Set of tasks:
1. In the forum thread about speaker cables, which cables was the A11MS connected with before the cat6 cables?
2. Decide whether each statement agrees with the forum thread about speaker cables, answering yes or no and quoting the words that settle it: (a) The A11MS has been running with the cat6 cables for a few weeks. (b) The cat6 cables are said to sound clearly better than the previous cables. (c) The reply states that cables adding series resistance will change the bass performance.
3. Write the next part of the forum thread about speaker cables, picking up after its final sentence.

What does it sound like Jason?
dave
Hi again Dave,
I’ve now been running my A11MS with the cat6 cables for a few days & they do sound very nice indeed, I can’t honestly say they are sounding better than they were with the the previous VanDamme cables but, I know from experience, i have to live with new equipment/changes to my system for a while to fully understand what I’m hearing.
I’ve now got the sound of my system to a level that I just love listening to it for hours on end & when something is wrong,(to my personal taste) it will start to reveal itself & irritate me after a while.
...the sound of my system to a level that I just love listening to it for hours on end the sound of my system to a level that I just love listening to it for hours on end...
:^)
If those Cat6 based cables do, as your measurement seemed to show, add series resistance they will change the bass performance and also alter the frequency response as they interact with the driver...

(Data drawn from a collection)
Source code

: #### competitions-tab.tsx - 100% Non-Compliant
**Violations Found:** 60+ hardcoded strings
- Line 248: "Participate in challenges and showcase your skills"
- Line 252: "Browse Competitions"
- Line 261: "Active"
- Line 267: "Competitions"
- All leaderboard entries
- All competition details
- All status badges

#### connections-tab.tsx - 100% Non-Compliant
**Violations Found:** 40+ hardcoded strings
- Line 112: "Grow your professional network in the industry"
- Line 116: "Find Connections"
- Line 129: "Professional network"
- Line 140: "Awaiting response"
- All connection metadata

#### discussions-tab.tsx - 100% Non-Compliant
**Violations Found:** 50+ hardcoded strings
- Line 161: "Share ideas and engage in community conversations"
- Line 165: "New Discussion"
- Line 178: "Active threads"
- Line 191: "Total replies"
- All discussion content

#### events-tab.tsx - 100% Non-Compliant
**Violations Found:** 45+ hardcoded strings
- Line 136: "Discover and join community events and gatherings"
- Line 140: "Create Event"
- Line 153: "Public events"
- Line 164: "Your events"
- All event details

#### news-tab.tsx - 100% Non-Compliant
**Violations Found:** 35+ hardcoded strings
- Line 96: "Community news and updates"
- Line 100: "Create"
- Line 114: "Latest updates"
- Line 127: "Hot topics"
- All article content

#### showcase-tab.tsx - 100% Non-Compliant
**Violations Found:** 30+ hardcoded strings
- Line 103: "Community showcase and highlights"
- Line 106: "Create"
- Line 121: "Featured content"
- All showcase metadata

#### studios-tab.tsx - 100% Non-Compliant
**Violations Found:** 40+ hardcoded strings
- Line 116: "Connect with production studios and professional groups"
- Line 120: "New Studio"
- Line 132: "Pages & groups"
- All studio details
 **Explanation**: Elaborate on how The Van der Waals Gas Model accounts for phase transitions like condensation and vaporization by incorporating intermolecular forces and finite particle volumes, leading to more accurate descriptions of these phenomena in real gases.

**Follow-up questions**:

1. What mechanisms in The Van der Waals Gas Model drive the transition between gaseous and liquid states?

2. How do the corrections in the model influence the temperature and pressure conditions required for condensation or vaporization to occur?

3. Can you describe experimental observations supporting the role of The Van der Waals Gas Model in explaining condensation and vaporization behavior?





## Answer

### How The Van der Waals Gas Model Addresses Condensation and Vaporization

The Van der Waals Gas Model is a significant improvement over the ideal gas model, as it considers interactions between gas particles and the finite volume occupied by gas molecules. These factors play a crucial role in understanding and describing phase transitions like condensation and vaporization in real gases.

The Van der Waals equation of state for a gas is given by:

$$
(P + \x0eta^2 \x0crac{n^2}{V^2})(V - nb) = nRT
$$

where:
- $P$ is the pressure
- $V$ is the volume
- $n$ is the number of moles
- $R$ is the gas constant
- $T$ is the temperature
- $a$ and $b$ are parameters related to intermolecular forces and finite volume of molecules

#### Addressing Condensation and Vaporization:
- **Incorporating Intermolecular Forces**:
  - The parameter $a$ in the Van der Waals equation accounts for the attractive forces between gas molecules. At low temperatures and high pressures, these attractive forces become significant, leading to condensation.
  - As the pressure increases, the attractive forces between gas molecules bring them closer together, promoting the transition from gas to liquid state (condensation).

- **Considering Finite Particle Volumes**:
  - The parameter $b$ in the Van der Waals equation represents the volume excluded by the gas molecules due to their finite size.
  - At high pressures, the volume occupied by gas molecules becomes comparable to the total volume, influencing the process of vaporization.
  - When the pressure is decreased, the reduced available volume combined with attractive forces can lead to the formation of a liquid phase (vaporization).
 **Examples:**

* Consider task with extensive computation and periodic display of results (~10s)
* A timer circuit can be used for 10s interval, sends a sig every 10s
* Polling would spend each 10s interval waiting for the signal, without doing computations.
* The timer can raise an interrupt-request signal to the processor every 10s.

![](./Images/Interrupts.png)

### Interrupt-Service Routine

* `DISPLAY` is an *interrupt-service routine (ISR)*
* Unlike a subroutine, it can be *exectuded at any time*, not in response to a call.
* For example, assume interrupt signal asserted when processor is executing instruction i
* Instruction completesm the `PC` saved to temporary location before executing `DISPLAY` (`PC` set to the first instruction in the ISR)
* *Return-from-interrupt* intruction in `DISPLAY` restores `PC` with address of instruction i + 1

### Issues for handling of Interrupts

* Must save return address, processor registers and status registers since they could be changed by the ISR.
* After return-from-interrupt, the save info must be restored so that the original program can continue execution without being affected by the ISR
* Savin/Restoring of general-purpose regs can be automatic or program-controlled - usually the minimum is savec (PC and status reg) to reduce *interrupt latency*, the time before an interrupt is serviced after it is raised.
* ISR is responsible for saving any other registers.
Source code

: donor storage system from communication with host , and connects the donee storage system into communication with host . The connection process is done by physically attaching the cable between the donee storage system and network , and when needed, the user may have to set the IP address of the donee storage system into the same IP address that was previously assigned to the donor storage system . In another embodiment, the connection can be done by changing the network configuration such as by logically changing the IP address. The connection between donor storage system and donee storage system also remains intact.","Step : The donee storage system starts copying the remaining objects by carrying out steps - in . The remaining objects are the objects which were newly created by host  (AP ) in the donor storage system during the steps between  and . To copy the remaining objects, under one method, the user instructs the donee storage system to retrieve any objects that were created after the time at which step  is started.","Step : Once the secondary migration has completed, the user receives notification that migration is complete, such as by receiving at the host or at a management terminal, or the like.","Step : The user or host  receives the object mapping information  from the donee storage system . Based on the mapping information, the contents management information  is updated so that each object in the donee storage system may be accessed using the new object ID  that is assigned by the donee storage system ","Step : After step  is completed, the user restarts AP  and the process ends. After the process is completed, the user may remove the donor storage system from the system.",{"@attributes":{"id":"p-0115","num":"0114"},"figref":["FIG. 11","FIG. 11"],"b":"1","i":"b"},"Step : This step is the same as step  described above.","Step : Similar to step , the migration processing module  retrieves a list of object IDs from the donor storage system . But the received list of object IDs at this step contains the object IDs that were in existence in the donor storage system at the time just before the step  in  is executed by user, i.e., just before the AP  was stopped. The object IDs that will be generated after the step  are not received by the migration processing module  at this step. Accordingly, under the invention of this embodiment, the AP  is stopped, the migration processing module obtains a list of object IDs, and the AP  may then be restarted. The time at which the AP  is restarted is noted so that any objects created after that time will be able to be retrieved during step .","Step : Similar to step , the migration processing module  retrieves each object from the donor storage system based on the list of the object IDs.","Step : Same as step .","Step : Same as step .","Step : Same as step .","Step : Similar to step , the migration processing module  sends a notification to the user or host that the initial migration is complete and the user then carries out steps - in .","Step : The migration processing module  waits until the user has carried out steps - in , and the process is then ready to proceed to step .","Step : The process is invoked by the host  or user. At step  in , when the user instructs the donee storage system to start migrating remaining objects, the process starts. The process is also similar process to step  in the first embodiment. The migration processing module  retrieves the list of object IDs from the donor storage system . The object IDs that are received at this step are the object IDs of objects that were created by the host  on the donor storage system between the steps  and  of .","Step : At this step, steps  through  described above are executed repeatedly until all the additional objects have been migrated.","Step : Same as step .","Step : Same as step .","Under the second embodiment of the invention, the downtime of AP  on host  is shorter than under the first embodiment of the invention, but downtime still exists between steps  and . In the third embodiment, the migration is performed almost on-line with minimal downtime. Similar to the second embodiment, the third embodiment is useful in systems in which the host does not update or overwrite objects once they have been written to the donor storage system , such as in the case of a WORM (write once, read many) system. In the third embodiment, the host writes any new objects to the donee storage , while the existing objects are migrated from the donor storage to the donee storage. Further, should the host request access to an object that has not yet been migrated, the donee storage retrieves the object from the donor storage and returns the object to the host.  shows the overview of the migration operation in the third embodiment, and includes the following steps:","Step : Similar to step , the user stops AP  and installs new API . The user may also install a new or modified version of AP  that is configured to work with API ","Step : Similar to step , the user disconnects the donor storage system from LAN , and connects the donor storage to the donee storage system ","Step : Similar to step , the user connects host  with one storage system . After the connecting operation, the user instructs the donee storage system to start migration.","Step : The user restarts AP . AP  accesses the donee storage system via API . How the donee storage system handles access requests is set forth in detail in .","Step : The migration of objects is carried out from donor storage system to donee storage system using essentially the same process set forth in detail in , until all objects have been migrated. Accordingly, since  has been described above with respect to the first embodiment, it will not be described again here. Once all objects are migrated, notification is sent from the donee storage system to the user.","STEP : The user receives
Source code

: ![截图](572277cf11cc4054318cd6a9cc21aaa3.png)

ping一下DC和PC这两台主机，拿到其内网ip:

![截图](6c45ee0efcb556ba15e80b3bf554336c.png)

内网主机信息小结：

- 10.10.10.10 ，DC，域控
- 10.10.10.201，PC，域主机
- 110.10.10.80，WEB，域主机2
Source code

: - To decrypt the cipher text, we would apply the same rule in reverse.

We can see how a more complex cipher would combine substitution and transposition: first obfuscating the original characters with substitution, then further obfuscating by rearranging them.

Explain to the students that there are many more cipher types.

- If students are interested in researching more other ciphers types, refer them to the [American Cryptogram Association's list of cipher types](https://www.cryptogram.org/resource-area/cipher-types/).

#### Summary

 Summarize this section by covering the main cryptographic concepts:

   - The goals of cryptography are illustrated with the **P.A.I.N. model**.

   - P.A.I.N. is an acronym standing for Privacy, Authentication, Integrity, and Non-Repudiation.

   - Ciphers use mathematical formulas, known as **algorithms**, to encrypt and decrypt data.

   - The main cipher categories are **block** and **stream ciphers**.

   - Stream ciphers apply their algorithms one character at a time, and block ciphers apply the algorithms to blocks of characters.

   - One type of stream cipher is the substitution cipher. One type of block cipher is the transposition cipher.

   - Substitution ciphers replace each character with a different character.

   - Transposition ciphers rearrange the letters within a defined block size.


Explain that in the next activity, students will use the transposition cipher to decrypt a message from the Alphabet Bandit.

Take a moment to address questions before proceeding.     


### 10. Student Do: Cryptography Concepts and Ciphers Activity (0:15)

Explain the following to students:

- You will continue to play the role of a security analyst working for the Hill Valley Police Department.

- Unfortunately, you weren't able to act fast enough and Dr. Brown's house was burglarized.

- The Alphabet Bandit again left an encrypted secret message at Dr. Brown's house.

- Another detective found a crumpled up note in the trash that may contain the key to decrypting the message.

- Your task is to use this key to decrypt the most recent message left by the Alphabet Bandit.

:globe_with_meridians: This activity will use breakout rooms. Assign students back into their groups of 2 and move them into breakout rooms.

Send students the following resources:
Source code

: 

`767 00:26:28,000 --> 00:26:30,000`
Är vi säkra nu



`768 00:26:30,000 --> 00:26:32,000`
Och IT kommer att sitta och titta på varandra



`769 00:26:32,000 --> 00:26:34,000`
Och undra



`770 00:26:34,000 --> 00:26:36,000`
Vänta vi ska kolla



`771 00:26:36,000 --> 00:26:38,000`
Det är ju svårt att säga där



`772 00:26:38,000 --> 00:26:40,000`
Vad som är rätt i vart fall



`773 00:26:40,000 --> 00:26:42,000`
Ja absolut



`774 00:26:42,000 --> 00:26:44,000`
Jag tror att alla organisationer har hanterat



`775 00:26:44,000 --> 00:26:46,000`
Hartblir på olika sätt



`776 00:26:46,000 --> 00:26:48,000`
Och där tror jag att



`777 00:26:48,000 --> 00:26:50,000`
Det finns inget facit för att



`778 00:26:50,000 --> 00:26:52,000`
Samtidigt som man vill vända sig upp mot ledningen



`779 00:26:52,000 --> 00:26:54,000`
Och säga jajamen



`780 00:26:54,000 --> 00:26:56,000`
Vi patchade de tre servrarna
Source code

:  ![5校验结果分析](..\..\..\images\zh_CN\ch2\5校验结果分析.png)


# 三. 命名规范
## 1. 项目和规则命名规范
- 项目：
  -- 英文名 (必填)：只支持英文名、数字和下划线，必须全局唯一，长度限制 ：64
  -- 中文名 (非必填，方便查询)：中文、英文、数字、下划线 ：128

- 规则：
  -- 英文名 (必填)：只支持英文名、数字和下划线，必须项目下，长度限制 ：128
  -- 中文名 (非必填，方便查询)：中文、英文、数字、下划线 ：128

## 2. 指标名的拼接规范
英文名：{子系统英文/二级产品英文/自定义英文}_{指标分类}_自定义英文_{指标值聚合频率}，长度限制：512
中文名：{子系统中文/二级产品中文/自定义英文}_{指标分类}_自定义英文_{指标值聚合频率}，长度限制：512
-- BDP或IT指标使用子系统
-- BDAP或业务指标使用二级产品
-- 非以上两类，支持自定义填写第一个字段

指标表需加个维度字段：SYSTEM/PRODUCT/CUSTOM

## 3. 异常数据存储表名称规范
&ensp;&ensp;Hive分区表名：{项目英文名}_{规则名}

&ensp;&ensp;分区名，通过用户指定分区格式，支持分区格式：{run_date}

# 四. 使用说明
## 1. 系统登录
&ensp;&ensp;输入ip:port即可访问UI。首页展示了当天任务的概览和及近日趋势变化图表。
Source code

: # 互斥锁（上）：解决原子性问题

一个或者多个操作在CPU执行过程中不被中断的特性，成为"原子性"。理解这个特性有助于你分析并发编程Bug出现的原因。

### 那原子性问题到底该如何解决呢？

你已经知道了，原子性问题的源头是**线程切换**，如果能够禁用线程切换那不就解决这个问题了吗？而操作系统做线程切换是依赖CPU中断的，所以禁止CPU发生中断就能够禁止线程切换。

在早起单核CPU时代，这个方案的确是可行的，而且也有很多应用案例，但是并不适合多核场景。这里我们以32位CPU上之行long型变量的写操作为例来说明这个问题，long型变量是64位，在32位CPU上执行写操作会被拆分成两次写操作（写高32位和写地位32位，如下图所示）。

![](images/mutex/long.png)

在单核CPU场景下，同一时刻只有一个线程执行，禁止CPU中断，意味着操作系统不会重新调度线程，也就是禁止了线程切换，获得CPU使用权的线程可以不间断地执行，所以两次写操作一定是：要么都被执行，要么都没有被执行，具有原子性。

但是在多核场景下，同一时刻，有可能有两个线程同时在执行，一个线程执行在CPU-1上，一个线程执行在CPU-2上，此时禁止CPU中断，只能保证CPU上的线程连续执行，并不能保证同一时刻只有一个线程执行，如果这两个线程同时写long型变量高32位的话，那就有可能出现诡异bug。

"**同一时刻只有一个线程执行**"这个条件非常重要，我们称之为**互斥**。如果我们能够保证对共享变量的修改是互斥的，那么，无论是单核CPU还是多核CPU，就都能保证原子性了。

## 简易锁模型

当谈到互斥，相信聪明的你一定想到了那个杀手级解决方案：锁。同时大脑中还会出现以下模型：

Exercise answers:
1. VanDamme cables.

2.
(a) No: "for a few days"
(b) No: "I can’t honestly say they are sounding better than they were with the the previous VanDamme cables"
(c) Yes: "add series resistance they will change the bass performance"

3.
I can’t recall what boxes Jason has his A11ms in, but if it is FHXL or Pensil, where the box dominates, effect is smaller than in a more tightly tuned BR.
dave
dave
If those Cat6 based cables do, as your measurement seemed to show, add series resistance they will change the bass performance and also alter the frequency response as they interact with the driver...
They are actively high passed at 250hz, 4th order LR, with the digital xo built into my Lyngdorf amp & in sealed boxes.
Jason,
I am also keen on building sealed 5.5L boxes with the Alpair 11ms that will be used in a FAST system and mounted on-wall. I've been reading about your satisfaction with this configuration on this amazing forum and was wondering if you damped or filled your boxes with anything? Thank you for any help or tips you can provide.
edit: Also, unfortunately I will need to crossover mine much lower than 250hz, likely less than 150hz, as my subs can't really go higher than 200hz. Do you think that would be an issue?
Hank
I am also keen on building sealed 5.5L boxes with the Alpair 11ms that will be used in a FAST system and mounted on-wall. I've been reading about your satisfaction with this configuration on this amazing forum and was wondering if you damped or filled your boxes with anything? Thank you for any help or tips you can provide.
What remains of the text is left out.